**Your instructions**
From the records beneath, determine how many lines contain "could" and report only that figure.

(Collected data)

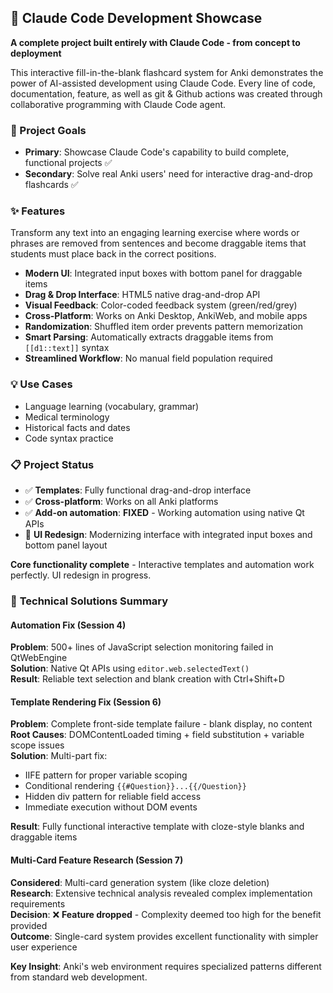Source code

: ## 🤖 Claude Code Development Showcase

**A complete project built entirely with Claude Code - from concept to deployment**

This interactive fill-in-the-blank flashcard system for Anki demonstrates the power of AI-assisted development using Claude Code. Every line of code, documentation, feature, as well as git & Github actions was created through collaborative programming with Claude Code agent.

### 🎯 Project Goals
- **Primary**: Showcase Claude Code's capability to build complete, functional projects ✅
- **Secondary**: Solve real Anki users' need for interactive drag-and-drop flashcards ✅

### ✨ Features
Transform any text into an engaging learning exercise where words or phrases are removed from sentences and become draggable items that students must place back in the correct positions.

- **Modern UI**: Integrated input boxes with bottom panel for draggable items
- **Drag & Drop Interface**: HTML5 native drag-and-drop API
- **Visual Feedback**: Color-coded feedback system (green/red/grey)
- **Cross-Platform**: Works on Anki Desktop, AnkiWeb, and mobile apps
- **Randomization**: Shuffled item order prevents pattern memorization
- **Smart Parsing**: Automatically extracts draggable items from `[[d1::text]]` syntax
- **Streamlined Workflow**: No manual field population required

### 💡 Use Cases
- Language learning (vocabulary, grammar)
- Medical terminology
- Historical facts and dates
- Code syntax practice

### 📋 Project Status
- ✅ **Templates**: Fully functional drag-and-drop interface
- ✅ **Cross-platform**: Works on all Anki platforms
- ✅ **Add-on automation**: **FIXED** - Working automation using native Qt APIs
- 🔄 **UI Redesign**: Modernizing interface with integrated input boxes and bottom panel layout

**Core functionality complete** - Interactive templates and automation work perfectly. UI redesign in progress.

### 🔧 **Technical Solutions Summary**

#### **Automation Fix (Session 4)**
**Problem**: 500+ lines of JavaScript selection monitoring failed in QtWebEngine  
**Solution**: Native Qt APIs using `editor.web.selectedText()`  
**Result**: Reliable text selection and blank creation with Ctrl+Shift+D

#### **Template Rendering Fix (Session 6)**
**Problem**: Complete front-side template failure - blank display, no content  
**Root Causes**: DOMContentLoaded timing + field substitution + variable scope issues  
**Solution**: Multi-part fix:
- IIFE pattern for proper variable scoping
- Conditional rendering `{{#Question}}...{{/Question}}`
- Hidden div pattern for reliable field access
- Immediate execution without DOM events

**Result**: Fully functional interactive template with cloze-style blanks and draggable items

#### **Multi-Card Feature Research (Session 7)**
**Considered**: Multi-card generation system (like cloze deletion)  
**Research**: Extensive technical analysis revealed complex implementation requirements  
**Decision**: ❌ **Feature dropped** - Complexity deemed too high for the benefit provided  
**Outcome**: Single-card system provides excellent functionality with simpler user experience

**Key Insight**: Anki's web environment requires specialized patterns different from standard web development.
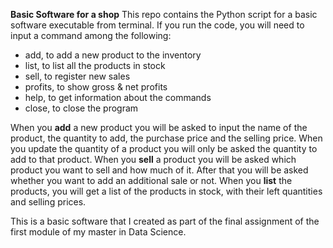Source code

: **Basic Software for a shop** 
This repo contains the Python script for a basic software executable from terminal.
If you run the code, you will need to input a command among the following:
- add, to add a new product to the inventory
- list, to list all the products in stock
- sell, to register new sales
- profits, to show gross & net profits
- help, to get information about the commands
- close, to close the program

When you **add** a new product you will be asked to input the name of the product, the quantity to add, the purchase price and the selling price. When you update the quantity of a product you will only be asked the quantity to add to that product. 
When you **sell** a product you will be asked which product you want to sell and how much of it. After that you will be asked whether you want to add an additional sale or not. 
When you **list** the products, you will get a list of the products in stock, with their left quantities and selling prices.

This is a basic software that I created as part of the final assignment of the first module of my master in Data Science.
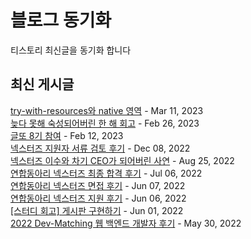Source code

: # 블로그 동기화
티스토리 최신글을 동기화 합니다  

## 최신 게시글
[try-with-resources와 native 영역](https://imksh.com/112) - Mar 11, 2023<br>
[늦다 못해 숙성되어버린 한 해 회고](https://imksh.com/110) - Feb 26, 2023<br>
[글또 8기 참여](https://imksh.com/109) - Feb 12, 2023<br>
[넥스터즈 지원자 서류 검토 후기](https://imksh.com/108) - Dec 08, 2022<br>
[넥스터즈 이수와 차기 CEO가 되어버린 사연](https://imksh.com/107) - Aug 25, 2022<br>
[연합동아리 넥스터즈 최종 합격 후기](https://imksh.com/106) - Jul 06, 2022<br>
[연합동아리 넥스터즈 면접 후기](https://imksh.com/105) - Jun 07, 2022<br>
[연합동아리 넥스터즈  지원 후기](https://imksh.com/104) - Jun 06, 2022<br>
[[스터디 회고] 게시판 구현하기](https://imksh.com/103) - Jun 01, 2022<br>
[2022 Dev-Matching 웹 백엔드 개발자 후기](https://imksh.com/102) - May 30, 2022<br>
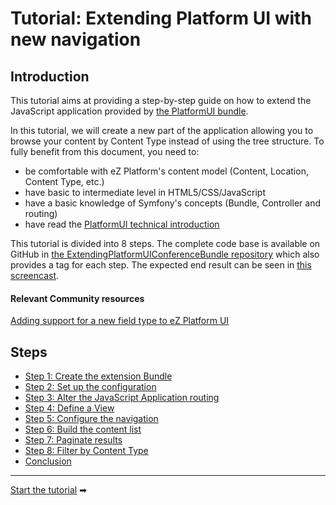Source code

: # Tutorial: Extending Platform UI with new navigation


## Introduction

This tutorial aims at providing a step-by-step guide on how to extend the JavaScript application provided by [the PlatformUI bundle](https://github.com/ezsystems/PlatformUIBundle). 

In this tutorial, we will create a new part of the application allowing you to browse your content by Content Type instead of using the tree structure. To fully benefit from this document, you need to:

- be comfortable with eZ Platform's content model (Content, Location, Content Type, etc.)
- have basic to intermediate level in HTML5/CSS/JavaScript
- have a basic knowledge of Symfony's concepts (Bundle, Controller and routing)
- have read the [PlatformUI technical introduction](https://doc.ez.no/display/DEVELOPER/Extending+eZ+Platform+UI)

This tutorial is divided into 8 steps. The complete code base is available on GitHub in [the ExtendingPlatformUIConferenceBundle repository](https://github.com/ezsystems/ExtendingPlatformUIConferenceBundle) which also provides a tag for each step. The expected end result can be seen in [this screencast](https://youtu.be/qeww3XBj-is).

#### Relevant Community resources

[Adding support for a new field type to eZ Platform UI](http://www.netgenlabs.com/Blog/Adding-support-for-a-new-field-type-to-eZ-Publish-Platform-UI)

## Steps

- [Step 1: Create the extension Bundle](create_the_extension_bundle.md)
- [Step 2: Set up the configuration](set_up_the_configuration.md)
- [Step 3: Alter the JavaScript Application routing](alter_the_javascript_application_routing.md)
- [Step 4: Define a View](define_a_view.md)
- [Step 5: Configure the navigation](configure_the_navigation.md)
- [Step 6: Build the content list](build_the_content_list.md)
- [Step 7: Paginate results](paginate_results.md)
- [Step 8: Filter by Content Type](filter_by_content_type.md)
- [Conclusion](conclusion.md)


------

[Start the tutorial](create_the_extension_bundle.md) ➡
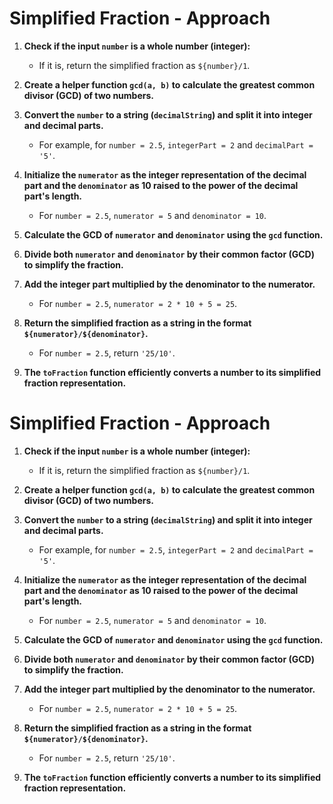 # Simplified Fraction - Approach

1. **Check if the input `number` is a whole number (integer):**
   - If it is, return the simplified fraction as `${number}/1`.

2. **Create a helper function `gcd(a, b)` to calculate the greatest common divisor (GCD) of two numbers.**

3. **Convert the `number` to a string (`decimalString`) and split it into integer and decimal parts.**
   - For example, for `number = 2.5`, `integerPart = 2` and `decimalPart = '5'`.

4. **Initialize the `numerator` as the integer representation of the decimal part and the `denominator` as 10 raised to the power of the decimal part's length.**
   - For `number = 2.5`, `numerator = 5` and `denominator = 10`.

5. **Calculate the GCD of `numerator` and `denominator` using the `gcd` function.**

6. **Divide both `numerator` and `denominator` by their common factor (GCD) to simplify the fraction.**

7. **Add the integer part multiplied by the denominator to the numerator.**
   - For `number = 2.5`, `numerator = 2 * 10 + 5 = 25`.

8. **Return the simplified fraction as a string in the format `${numerator}/${denominator}`.**
   - For `number = 2.5`, return `'25/10'`.

9. **The `toFraction` function efficiently converts a number to its simplified fraction representation.**
# Simplified Fraction - Approach

1. **Check if the input `number` is a whole number (integer):**
   - If it is, return the simplified fraction as `${number}/1`.

2. **Create a helper function `gcd(a, b)` to calculate the greatest common divisor (GCD) of two numbers.**

3. **Convert the `number` to a string (`decimalString`) and split it into integer and decimal parts.**
   - For example, for `number = 2.5`, `integerPart = 2` and `decimalPart = '5'`.

4. **Initialize the `numerator` as the integer representation of the decimal part and the `denominator` as 10 raised to the power of the decimal part's length.**
   - For `number = 2.5`, `numerator = 5` and `denominator = 10`.

5. **Calculate the GCD of `numerator` and `denominator` using the `gcd` function.**

6. **Divide both `numerator` and `denominator` by their common factor (GCD) to simplify the fraction.**

7. **Add the integer part multiplied by the denominator to the numerator.**
   - For `number = 2.5`, `numerator = 2 * 10 + 5 = 25`.

8. **Return the simplified fraction as a string in the format `${numerator}/${denominator}`.**
   - For `number = 2.5`, return `'25/10'`.

9. **The `toFraction` function efficiently converts a number to its simplified fraction representation.**
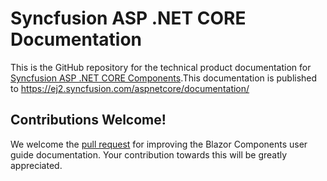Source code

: # Syncfusion ASP .NET CORE Documentation

This is the GitHub repository for the technical product documentation for [Syncfusion ASP .NET CORE Components](https://ej2.syncfusion.com/home/aspnetcore.html).This documentation is published to https://ej2.syncfusion.com/aspnetcore/documentation/

## Contributions Welcome!

We welcome the [pull request](https://docs.github.com/en/github/managing-files-in-a-repository/editing-files-in-another-users-repository) for improving the Blazor Components user guide documentation. Your contribution towards this will be greatly appreciated.
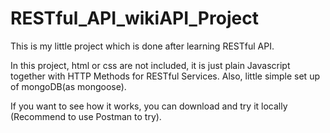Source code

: # RESTful_API_wikiAPI_Project

This is my little project which is done after learning RESTful API.

In this project, html or css are not included, it is just plain Javascript together with HTTP Methods for RESTful Services. Also, little simple set up of mongoDB(as mongoose).

If you want to see how it works, you can download and try it locally (Recommend to use Postman to try).
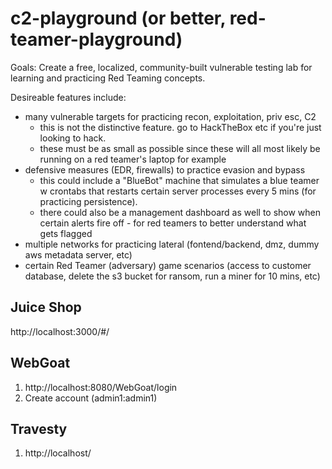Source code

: # c2-playground (or better, red-teamer-playground)
Goals: Create a free, localized, community-built vulnerable testing lab for learning and practicing Red Teaming concepts. 

Desireable features include:
- many vulnerable targets for practicing recon, exploitation, priv esc, C2
  - this is not the distinctive feature. go to HackTheBox etc if you're just looking to hack.
  - these must be as small as possible since these will all most likely be running on a red teamer's laptop for example
- defensive measures (EDR, firewalls) to practice evasion and bypass
  - this could include a "BlueBot" machine that simulates a blue teamer w crontabs that restarts certain server processes every 5 mins (for practicing persistence).
  - there could also be a management dashboard as well to show when certain alerts fire off - for red teamers to better understand what gets flagged
- multiple networks for practicing lateral (fontend/backend, dmz, dummy aws metadata server, etc)
- certain Red Teamer (adversary) game scenarios (access to customer database, delete the s3 bucket for ransom, run a miner for 10 mins, etc)



## Juice Shop
http://localhost:3000/#/

## WebGoat
1. http://localhost:8080/WebGoat/login
2. Create account (admin1:admin1)

## Travesty
1. http://localhost/
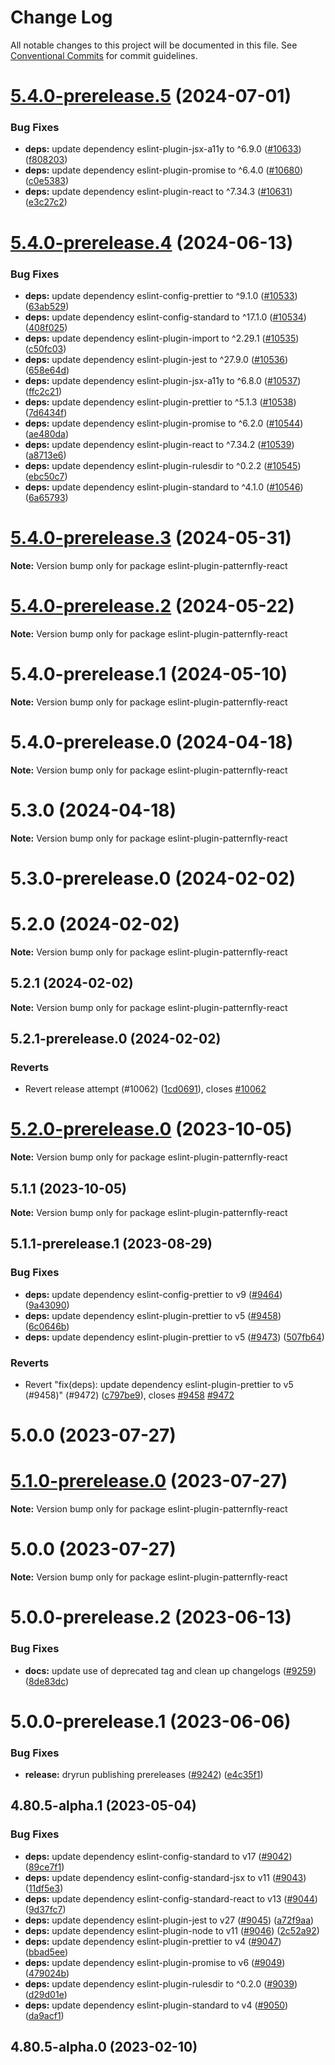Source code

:# Change Log

All notable changes to this project will be documented in this file.
See [Conventional Commits](https://conventionalcommits.org) for commit guidelines.

# [5.4.0-prerelease.5](https://github.com/patternfly/patternfly-react/compare/eslint-plugin-patternfly-react@5.4.0-prerelease.4...eslint-plugin-patternfly-react@5.4.0-prerelease.5) (2024-07-01)

### Bug Fixes

- **deps:** update dependency eslint-plugin-jsx-a11y to ^6.9.0 ([#10633](https://github.com/patternfly/patternfly-react/issues/10633)) ([f808203](https://github.com/patternfly/patternfly-react/commit/f808203170d8f594ad1186195236834d204b7505))
- **deps:** update dependency eslint-plugin-promise to ^6.4.0 ([#10680](https://github.com/patternfly/patternfly-react/issues/10680)) ([c0e5383](https://github.com/patternfly/patternfly-react/commit/c0e53837782c9479866fc5d45df1d69c09c02ce6))
- **deps:** update dependency eslint-plugin-react to ^7.34.3 ([#10631](https://github.com/patternfly/patternfly-react/issues/10631)) ([e3c27c2](https://github.com/patternfly/patternfly-react/commit/e3c27c2c2b49679db6d974d89bc912a280566b55))

# [5.4.0-prerelease.4](https://github.com/patternfly/patternfly-react/compare/eslint-plugin-patternfly-react@5.4.0-prerelease.3...eslint-plugin-patternfly-react@5.4.0-prerelease.4) (2024-06-13)

### Bug Fixes

- **deps:** update dependency eslint-config-prettier to ^9.1.0 ([#10533](https://github.com/patternfly/patternfly-react/issues/10533)) ([63ab529](https://github.com/patternfly/patternfly-react/commit/63ab5294537ede6c9d3ba94ca604fbbae75273fe))
- **deps:** update dependency eslint-config-standard to ^17.1.0 ([#10534](https://github.com/patternfly/patternfly-react/issues/10534)) ([408f025](https://github.com/patternfly/patternfly-react/commit/408f0255a92cea33b87e446e25d9d6db0a15d4e2))
- **deps:** update dependency eslint-plugin-import to ^2.29.1 ([#10535](https://github.com/patternfly/patternfly-react/issues/10535)) ([c50fc03](https://github.com/patternfly/patternfly-react/commit/c50fc03d256f98fa9b82ad80103c0042973dede5))
- **deps:** update dependency eslint-plugin-jest to ^27.9.0 ([#10536](https://github.com/patternfly/patternfly-react/issues/10536)) ([658e64d](https://github.com/patternfly/patternfly-react/commit/658e64dbb3f739ebb164edc9dd78be1bd53d7e43))
- **deps:** update dependency eslint-plugin-jsx-a11y to ^6.8.0 ([#10537](https://github.com/patternfly/patternfly-react/issues/10537)) ([ffc2c21](https://github.com/patternfly/patternfly-react/commit/ffc2c2124b21a3e1d37cd31535eefd78e1c16c87))
- **deps:** update dependency eslint-plugin-prettier to ^5.1.3 ([#10538](https://github.com/patternfly/patternfly-react/issues/10538)) ([7d6434f](https://github.com/patternfly/patternfly-react/commit/7d6434f29790fd67dafd40fbc2fc1345f8df2f07))
- **deps:** update dependency eslint-plugin-promise to ^6.2.0 ([#10544](https://github.com/patternfly/patternfly-react/issues/10544)) ([ae480da](https://github.com/patternfly/patternfly-react/commit/ae480da47049ea5b7ba0abb998ac36c94ab558eb))
- **deps:** update dependency eslint-plugin-react to ^7.34.2 ([#10539](https://github.com/patternfly/patternfly-react/issues/10539)) ([a8713e6](https://github.com/patternfly/patternfly-react/commit/a8713e6b13d84cc5d2e86b425505db2caca55db4))
- **deps:** update dependency eslint-plugin-rulesdir to ^0.2.2 ([#10545](https://github.com/patternfly/patternfly-react/issues/10545)) ([ebc50c7](https://github.com/patternfly/patternfly-react/commit/ebc50c732c846b2d757b20822e9c275333114d1b))
- **deps:** update dependency eslint-plugin-standard to ^4.1.0 ([#10546](https://github.com/patternfly/patternfly-react/issues/10546)) ([6a65793](https://github.com/patternfly/patternfly-react/commit/6a65793499530c65b6b90870840967b310000cb3))

# [5.4.0-prerelease.3](https://github.com/patternfly/patternfly-react/compare/eslint-plugin-patternfly-react@5.4.0-prerelease.2...eslint-plugin-patternfly-react@5.4.0-prerelease.3) (2024-05-31)

**Note:** Version bump only for package eslint-plugin-patternfly-react

# [5.4.0-prerelease.2](https://github.com/patternfly/patternfly-react/compare/eslint-plugin-patternfly-react@5.4.0-prerelease.1...eslint-plugin-patternfly-react@5.4.0-prerelease.2) (2024-05-22)

**Note:** Version bump only for package eslint-plugin-patternfly-react

# 5.4.0-prerelease.1 (2024-05-10)

**Note:** Version bump only for package eslint-plugin-patternfly-react

# 5.4.0-prerelease.0 (2024-04-18)

**Note:** Version bump only for package eslint-plugin-patternfly-react

# 5.3.0 (2024-04-18)

**Note:** Version bump only for package eslint-plugin-patternfly-react

# 5.3.0-prerelease.0 (2024-02-02)

# 5.2.0 (2024-02-02)

**Note:** Version bump only for package eslint-plugin-patternfly-react

## 5.2.1 (2024-02-02)

**Note:** Version bump only for package eslint-plugin-patternfly-react

## 5.2.1-prerelease.0 (2024-02-02)

### Reverts

- Revert release attempt (#10062) ([1cd0691](https://github.com/patternfly/patternfly-react/commit/1cd0691ebc90b323682c54b43295a6afd174a120)), closes [#10062](https://github.com/patternfly/patternfly-react/issues/10062)

# [5.2.0-prerelease.0](https://github.com/patternfly/patternfly-react/compare/eslint-plugin-patternfly-react@5.1.1...eslint-plugin-patternfly-react@5.2.0-prerelease.0) (2023-10-05)

**Note:** Version bump only for package eslint-plugin-patternfly-react

## 5.1.1 (2023-10-05)

**Note:** Version bump only for package eslint-plugin-patternfly-react

## 5.1.1-prerelease.1 (2023-08-29)

### Bug Fixes

- **deps:** update dependency eslint-config-prettier to v9 ([#9464](https://github.com/patternfly/patternfly-react/issues/9464)) ([9a43090](https://github.com/patternfly/patternfly-react/commit/9a430903fb38694db3f08e9029002b9ca246d906))
- **deps:** update dependency eslint-plugin-prettier to v5 ([#9458](https://github.com/patternfly/patternfly-react/issues/9458)) ([6c0646b](https://github.com/patternfly/patternfly-react/commit/6c0646b2bb337e1b089321addc100c25e623f08e))
- **deps:** update dependency eslint-plugin-prettier to v5 ([#9473](https://github.com/patternfly/patternfly-react/issues/9473)) ([507fb64](https://github.com/patternfly/patternfly-react/commit/507fb6403e43fee098b08a26ed536c0d78452d01))

### Reverts

- Revert "fix(deps): update dependency eslint-plugin-prettier to v5 (#9458)" (#9472) ([c797be9](https://github.com/patternfly/patternfly-react/commit/c797be94af1a1cc885df7a53567bb659030ed16c)), closes [#9458](https://github.com/patternfly/patternfly-react/issues/9458) [#9472](https://github.com/patternfly/patternfly-react/issues/9472)

# 5.0.0 (2023-07-27)

# [5.1.0-prerelease.0](https://github.com/patternfly/patternfly-react/compare/eslint-plugin-patternfly-react@5.0.0...eslint-plugin-patternfly-react@5.1.0-prerelease.0) (2023-07-27)

**Note:** Version bump only for package eslint-plugin-patternfly-react

# 5.0.0 (2023-07-27)

**Note:** Version bump only for package eslint-plugin-patternfly-react

# 5.0.0-prerelease.2 (2023-06-13)

### Bug Fixes

- **docs:** update use of deprecated tag and clean up changelogs ([#9259](https://github.com/patternfly/patternfly-react/issues/9259)) ([8de83dc](https://github.com/patternfly/patternfly-react/commit/8de83dc3b2fb88094fd3c21bda2ed6e371986cba))

# 5.0.0-prerelease.1 (2023-06-06)

### Bug Fixes

- **release:** dryrun publishing prereleases ([#9242](https://github.com/patternfly/patternfly-react/issues/9242)) ([e4c35f1](https://github.com/patternfly/patternfly-react/commit/e4c35f14cd57be132179e51ae2bb223600a35f0e))

## 4.80.5-alpha.1 (2023-05-04)

### Bug Fixes

- **deps:** update dependency eslint-config-standard to v17 ([#9042](https://github.com/patternfly/patternfly-react/issues/9042)) ([89ce7f1](https://github.com/patternfly/patternfly-react/commit/89ce7f1499977fd70f441e0b449456e081421bee))
- **deps:** update dependency eslint-config-standard-jsx to v11 ([#9043](https://github.com/patternfly/patternfly-react/issues/9043)) ([11df5e3](https://github.com/patternfly/patternfly-react/commit/11df5e357ac58c75524c75458e72333b7379aac7))
- **deps:** update dependency eslint-config-standard-react to v13 ([#9044](https://github.com/patternfly/patternfly-react/issues/9044)) ([9d37fc7](https://github.com/patternfly/patternfly-react/commit/9d37fc735dbc0ee3b6705cf957748cdd8cf217aa))
- **deps:** update dependency eslint-plugin-jest to v27 ([#9045](https://github.com/patternfly/patternfly-react/issues/9045)) ([a72f9aa](https://github.com/patternfly/patternfly-react/commit/a72f9aabcca56d6adbfef4e54c32a1579bd62cc8))
- **deps:** update dependency eslint-plugin-node to v11 ([#9046](https://github.com/patternfly/patternfly-react/issues/9046)) ([2c52a92](https://github.com/patternfly/patternfly-react/commit/2c52a92e7d9112e283fdaaf4f55038d67d96116d))
- **deps:** update dependency eslint-plugin-prettier to v4 ([#9047](https://github.com/patternfly/patternfly-react/issues/9047)) ([bbad5ee](https://github.com/patternfly/patternfly-react/commit/bbad5eefcd80a6f9c19d35b6f6cb348db8fd4800))
- **deps:** update dependency eslint-plugin-promise to v6 ([#9049](https://github.com/patternfly/patternfly-react/issues/9049)) ([479024b](https://github.com/patternfly/patternfly-react/commit/479024b101713ed8acbc5bc97f46a0d6ac40ea07))
- **deps:** update dependency eslint-plugin-rulesdir to ^0.2.0 ([#9039](https://github.com/patternfly/patternfly-react/issues/9039)) ([d29d01e](https://github.com/patternfly/patternfly-react/commit/d29d01eb0b1640d3fe6e560948ad7e49bdc172a0))
- **deps:** update dependency eslint-plugin-standard to v4 ([#9050](https://github.com/patternfly/patternfly-react/issues/9050)) ([da9acf1](https://github.com/patternfly/patternfly-react/commit/da9acf1d34d874c456f85164ed5e20c1941345ef))

## 4.80.5-alpha.0 (2023-02-10)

**Result for this exercise**
2